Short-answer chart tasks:
***
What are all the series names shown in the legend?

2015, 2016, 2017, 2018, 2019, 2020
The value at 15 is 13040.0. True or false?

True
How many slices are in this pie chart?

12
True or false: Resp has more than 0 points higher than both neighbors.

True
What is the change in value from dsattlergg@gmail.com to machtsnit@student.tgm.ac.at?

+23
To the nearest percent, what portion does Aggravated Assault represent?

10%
***
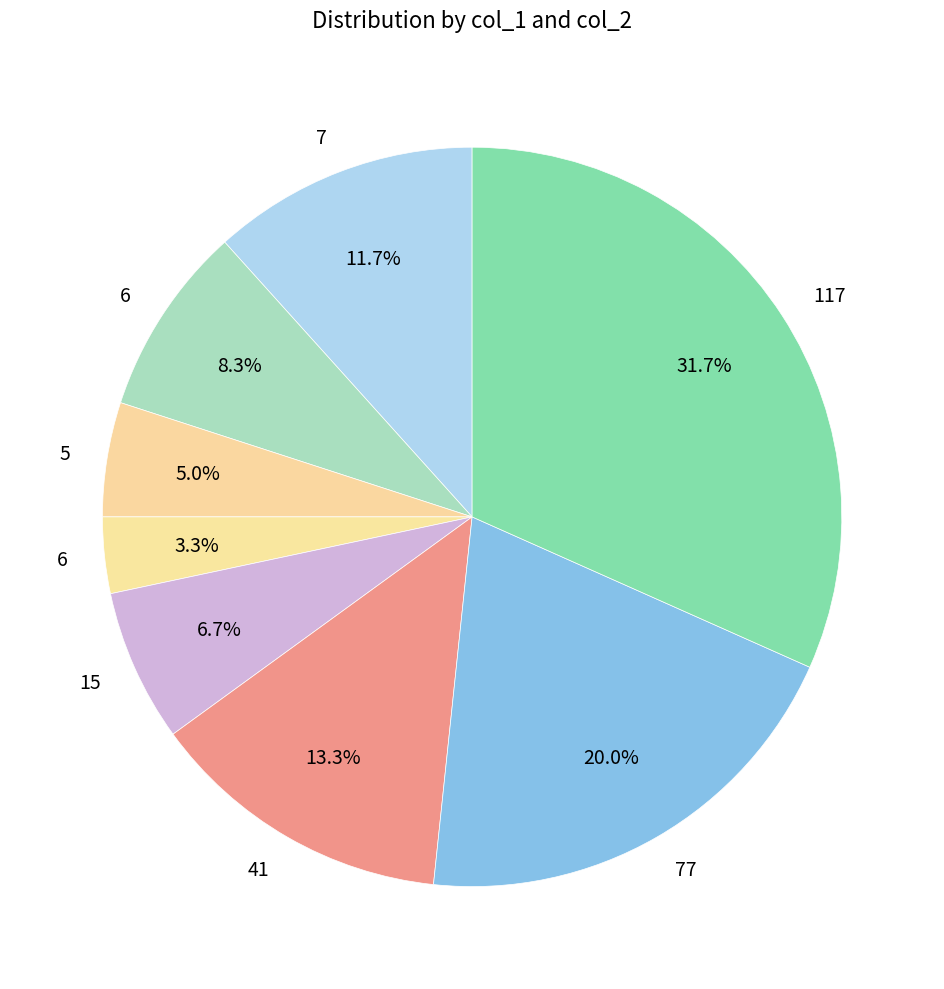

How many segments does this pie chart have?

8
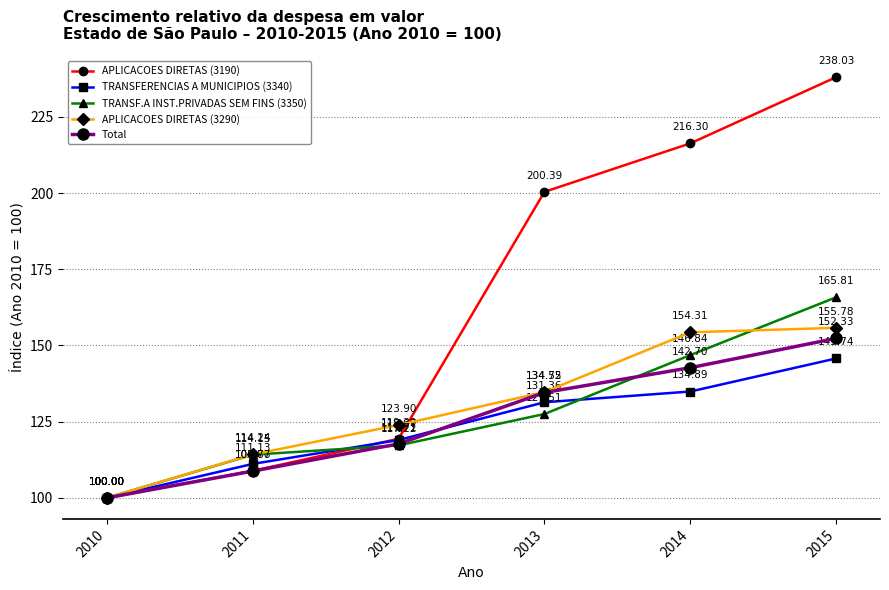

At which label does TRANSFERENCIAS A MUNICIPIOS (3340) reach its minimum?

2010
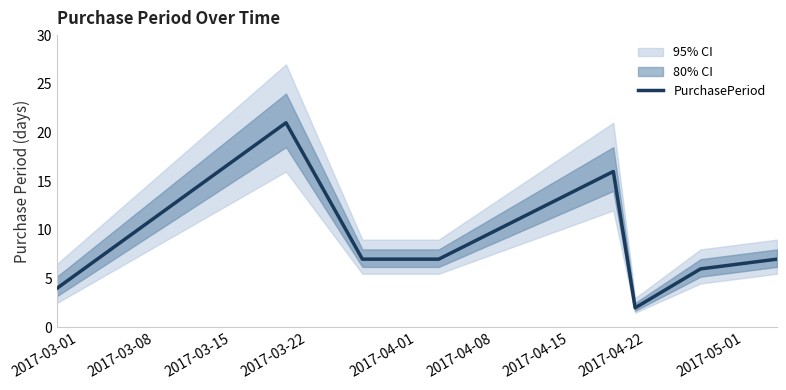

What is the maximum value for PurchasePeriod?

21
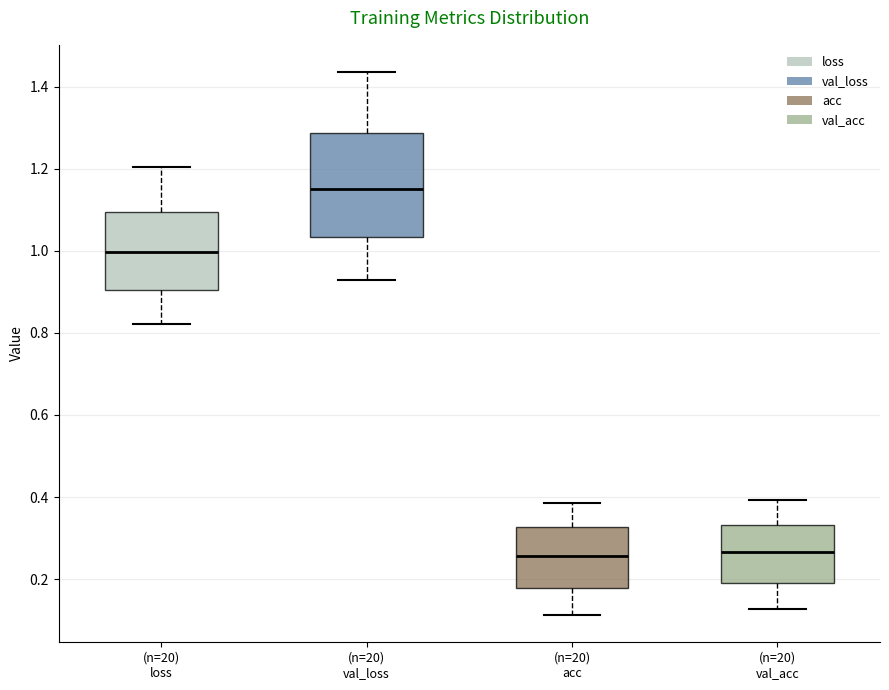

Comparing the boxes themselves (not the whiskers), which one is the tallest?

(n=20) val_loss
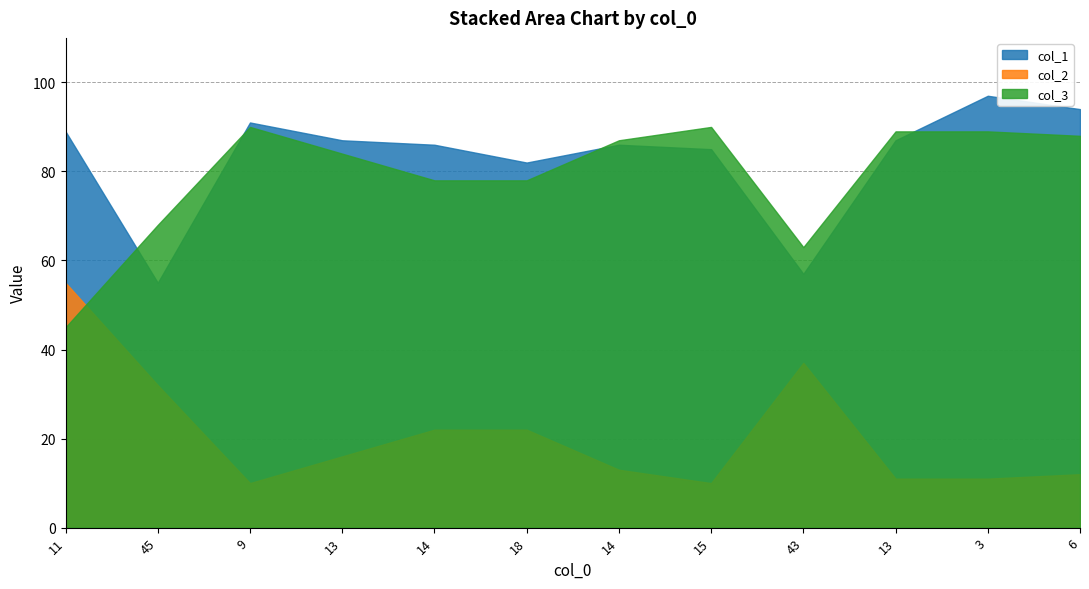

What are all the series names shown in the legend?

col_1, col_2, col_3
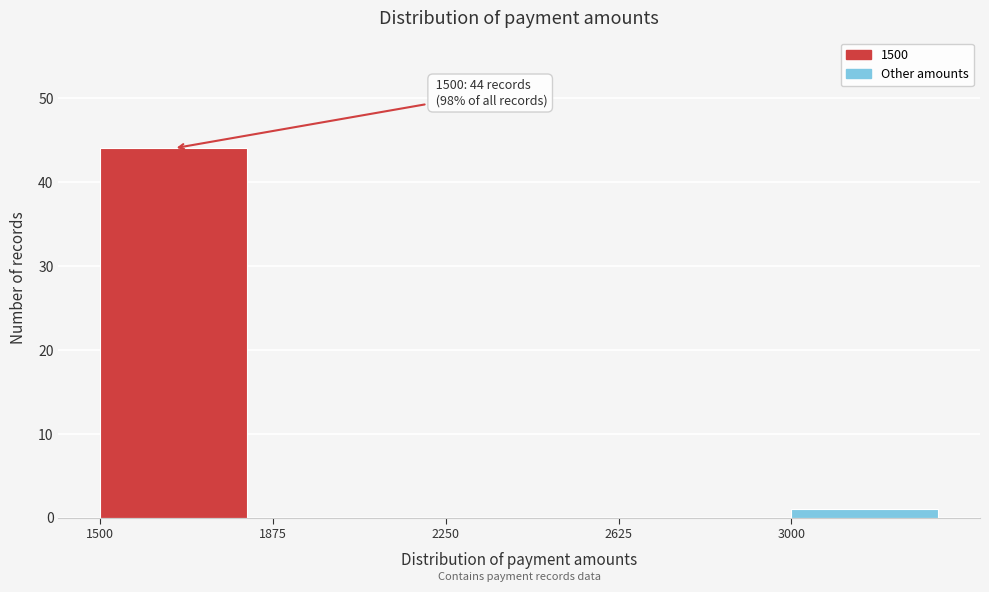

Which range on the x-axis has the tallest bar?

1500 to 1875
***
• WHAT TO WORK ON
Please pull out every line of the material above that contains the string "many". Case counts.

• WRITTEN SOLUTION
How many slices are in this pie chart?
How many segments does this pie chart have?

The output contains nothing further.